**Document excerpt**
☆ ☆ ☆
It was pointed out several times last week that in America, some of the electronic trading divisions of the major interbank FX dealers are not that much more highly capitalized than the brokers themselves, putting the large brokerages in a position of power.
On this basis, making sure that orders are processed directly with the bank is a relative breeze in America compared to some other regions.
As an example, many dissenters were quick to write off the future of FXCM, which is one of the world’s longest established and largest retail FX firms following its exposure to the negative client balances of January 2015’s Swiss National Bank event, however this was absolutely misguided.
Yes, the company took a $300 million loan, however the risk assessors look at capitalization when extending prime brokerage or operational services to FX firms, and FXCM has a net adjusted capital figure amounting to $49.5 million, when it is only required by the NFA to maintain $27.7 million.
Deutsche Bank Securities, which is the US-based investment bank division of Deutsche Bank that provides security brokerage services is capitalized to the tune of $12.5 trillion, thus the figures absolutely stack up.
Despite the position of strength, many technology and integration systems providers in America are looking at investigating other methods of providing direct market access to FX brokerages that do not require such large capitalization. One such example is all new prime brokerage Noble Markets whose modus operandi was the talk of the week during many meetings attended by FinanceFeeds across North America, as well as during the New York Cup event itself.
Noble Markets is a vertically-integrated prime brokerage platform which provides real-time clearance and settlement to the FX spot markets, the idea being to simplify market structure and is available to absolutely any institutional client which passes compliance checks, enabling almost all firms regardless of circumstance to clear on the Noble platform.
☆ ☆ ☆
**Data segment**
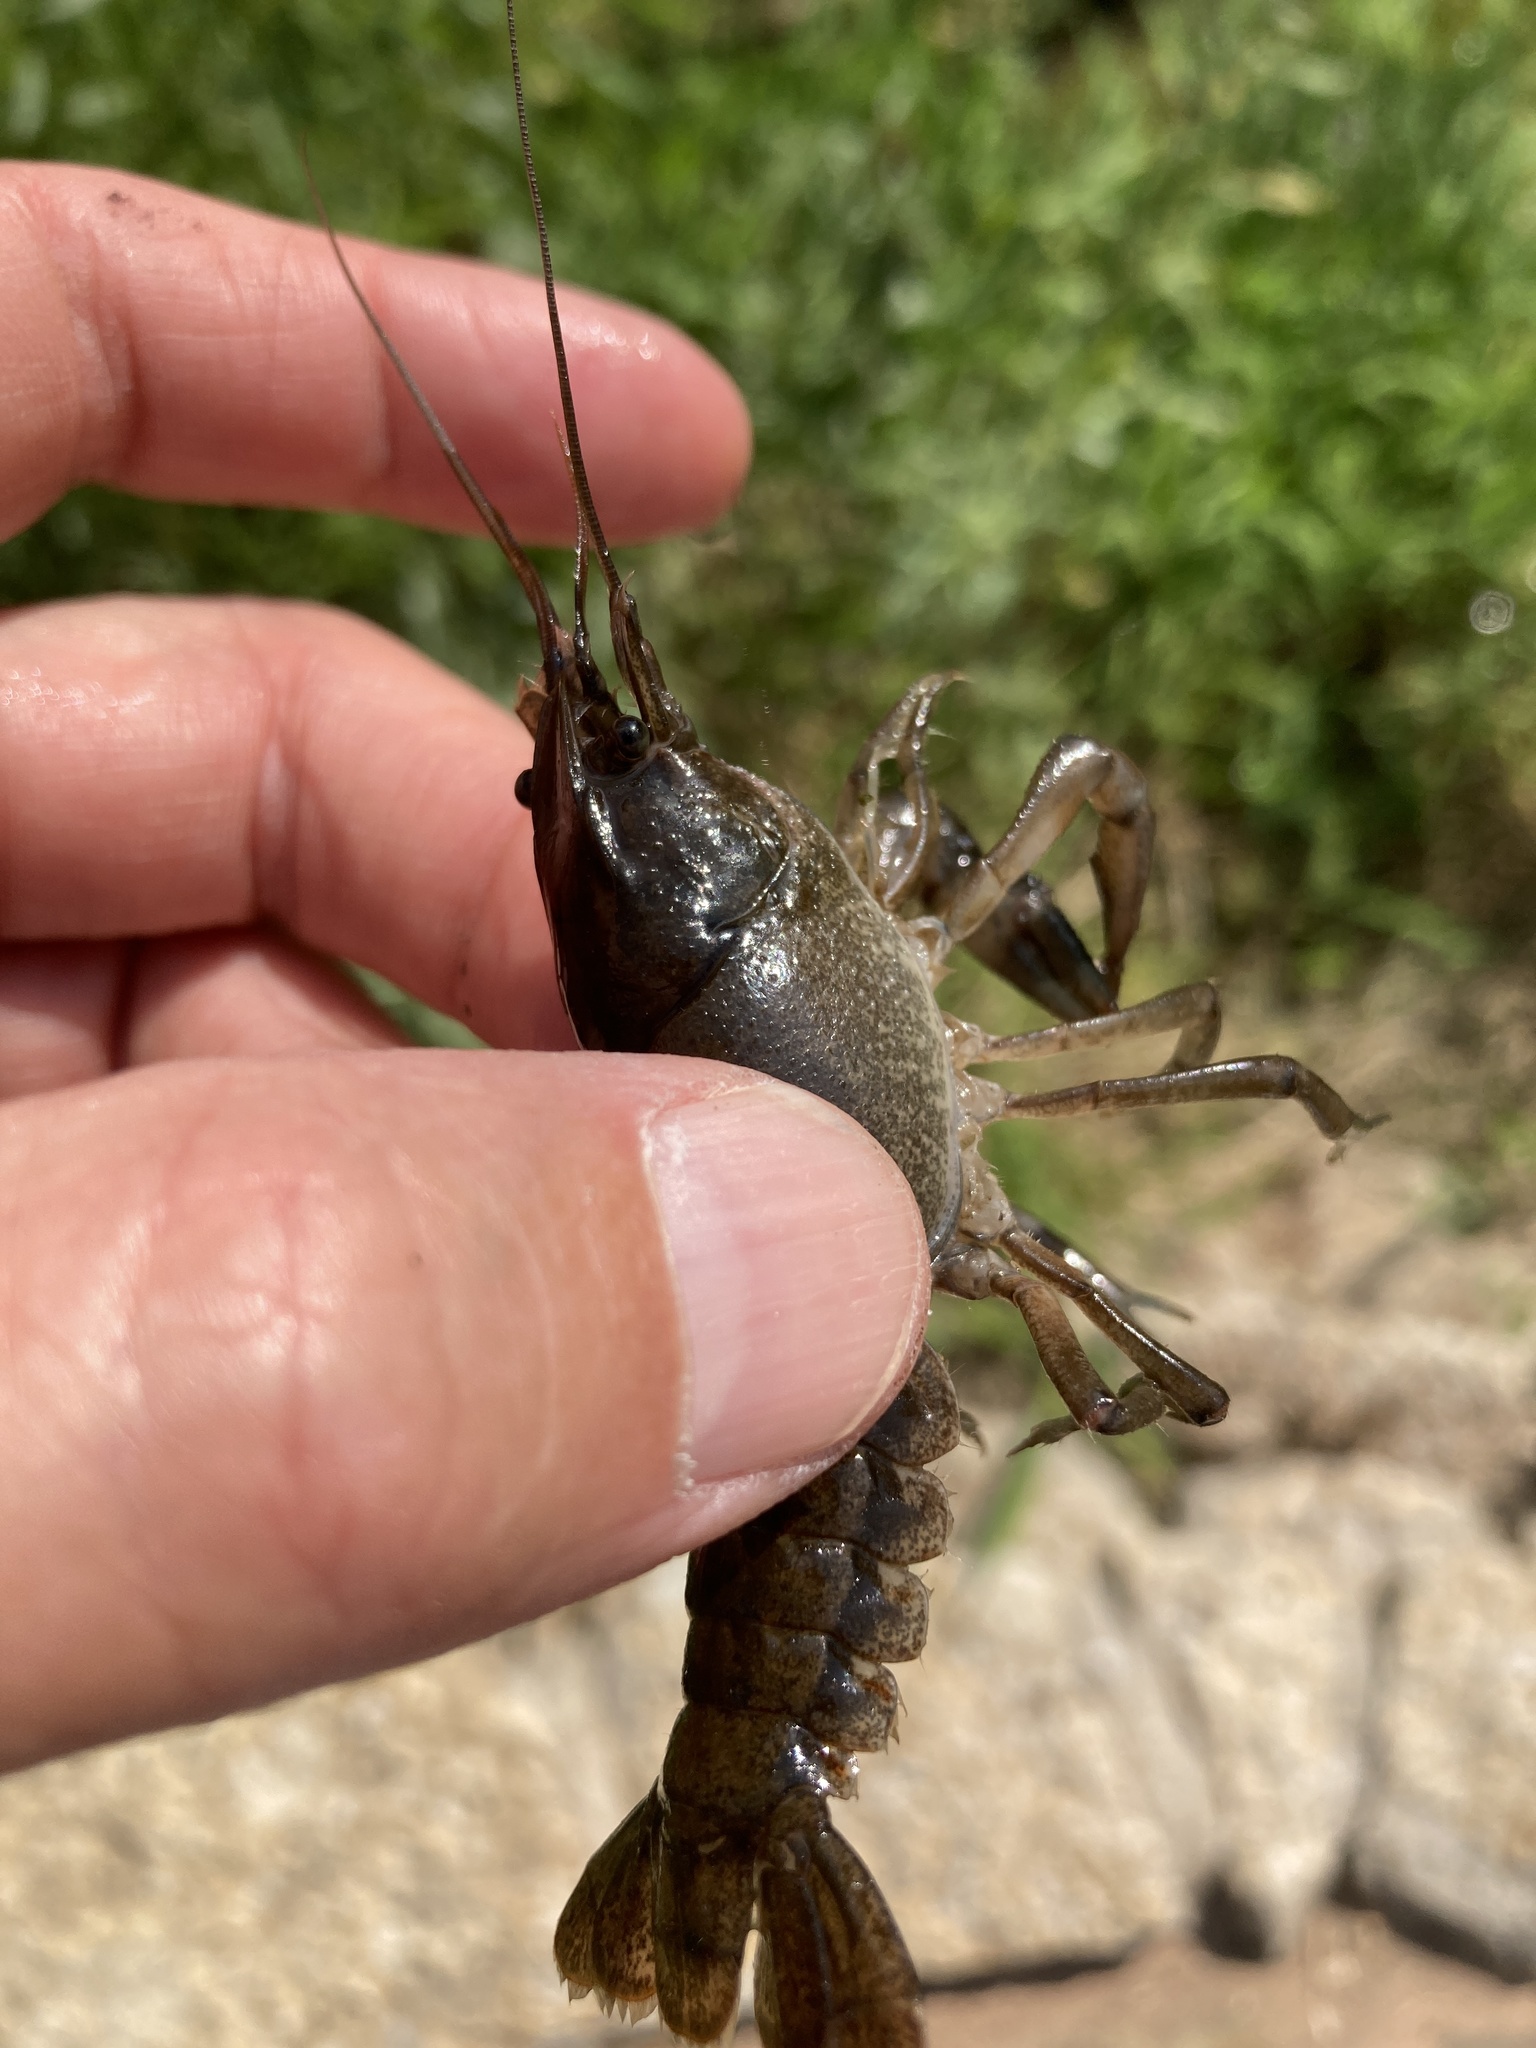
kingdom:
☆ ☆ ☆
**Things to do**
(a) Name every company or other organization that the excerpt on FX brokerages mentions by name.
(b) Reproduce without changes the portion of the excerpt on FX brokerages that begins with the words containing "It was pointed" and ends with "was absolutely misguided.".

**Answers by item**
(a) FXCM, Swiss National Bank, NFA, Deutsche Bank Securities, Deutsche Bank, Noble Markets, FinanceFeeds

(b)
It was pointed out several times last week that in America, some of the electronic trading divisions of the major interbank FX dealers are not that much more highly capitalized than the brokers themselves, putting the large brokerages in a position of power.
On this basis, making sure that orders are processed directly with the bank is a relative breeze in America compared to some other regions.
As an example, many dissenters were quick to write off the future of FXCM, which is one of the world’s longest established and largest retail FX firms following its exposure to the negative client balances of January 2015’s Swiss National Bank event, however this was absolutely misguided.